You bet, they're talking about him. He had something of a statement game -- on the MLB Network -- last Wednesday afternoon, when Jose Tabata and Brad Lincoln were in Washington preparing to make their major-league debuts. "He almost hit a cycle off a left-hander," Pirates manager John Russell noted of Alvarez's triple, a two-run homer and a double against Pawtucket. He struck out in his final at-bat.
"He's doing well. He's doing well," Russell added. Talking to the Class AAA Indianapolis staff, general manager Neal Huntington plus player development director Kyle Stark, "he's making adjustments.

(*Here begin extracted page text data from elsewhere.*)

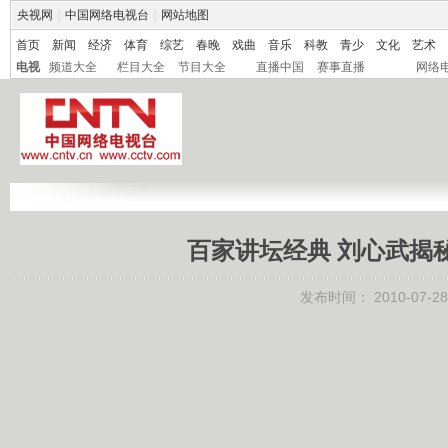
央视网
|
中国网络电视台
|
网站地图
首页
新闻
经济
体育
综艺
春晚
戏曲
音乐
科教
青少
文化
艺术
电视
频道大全
栏目大全
节目大全
直播中国
赛事直播
网络
百家讲坛经典 刘心武揭
发布时间：
2010-07-28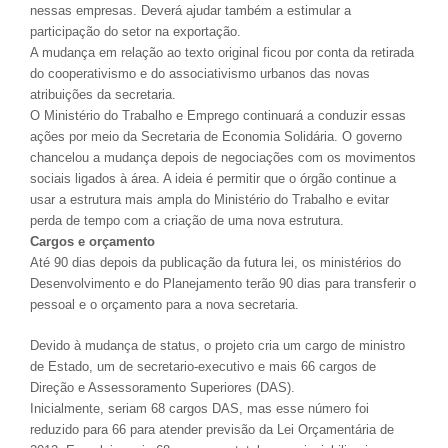
nessas empresas. Deverá ajudar também a estimular a
participação do setor na exportação.
A mudança em relação ao texto original ficou por conta da retirada
do cooperativismo e do associativismo urbanos das novas
atribuições da secretaria.
O Ministério do Trabalho e Emprego continuará a conduzir essas
ações por meio da Secretaria de Economia Solidária. O governo
chancelou a mudança depois de negociações com os movimentos
sociais ligados à área. A ideia é permitir que o órgão continue a
usar a estrutura mais ampla do Ministério do Trabalho e evitar
perda de tempo com a criação de uma nova estrutura.
Cargos e orçamento
Até 90 dias depois da publicação da futura lei, os ministérios do
Desenvolvimento e do Planejamento terão 90 dias para transferir o
pessoal e o orçamento para a nova secretaria.
Devido à mudança de status, o projeto cria um cargo de ministro
de Estado, um de secretario-executivo e mais 66 cargos de
Direção e Assessoramento Superiores (DAS).
Inicialmente, seriam 68 cargos DAS, mas esse número foi
reduzido para 66 para atender previsão da Lei Orçamentária de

"The biggest thing people need to realize, he's going to have to continue to make adjustments when he gets here [to the majors]. It's not like he's going to step in and be a 30-home run guy from the start. We'd like to believe he has the capability of doing that [eventually].
"He's still going to have to go through some adjustments here, just like Neil Walker is going to have to, just like Jose Tabata is going to have to, just like Andrew [McCutchen] and Garrett [Jones] did last year. But it's good that he's starting to really do some of the things we envisioned to get him ready to come up: using the whole field more, driving the ball, staying within himself, getting a few walks. ... He is going to strike out some. But ... [to] be a little bit more consistent -- it looks like the last few weeks he's really started to lock in on that."
So how did Jeff Karstens feel about that idea that a baseball he threw Tuesday night in Washington is heading to the Hall of Fame?
"But he signed it," Karstens said in feigned disgust, referring to the Nationals' Stephen Strasburg -- whose ballcap and autographed ball from his 14-strikeout debut were sent to Cooperstown.
The aura and attention around that evening still causes Pirates to marvel. Karstens wound up bumping into famed announcer Bob Costas at their D.C. hotel later that night and exchanged pleasantries.
"A Nationals-Pirates game that big?" McCutchen said. "Glad it's over."
Ryan Doumit mentioned it at PirateFest when talking about the transition in store for fellow catcher Jeff Clement: first base is hard.
Particularly, in Doumit's case, when you go roughly 25 months between games there.
"I know when I first moved to first, I kind of thought: 'This shouldn't be that bad.' Shoot," Russell recalled of his first big-league time there in 1985, a base he manned all of 24 games in nine seasons. "It's unbelievable the amount of responsibilities that you have: positioning on the field, cutoffs and relays, footwork, throws, bunt plays -- there's just a gamut of things.
"It's not obviously as easy as it looks."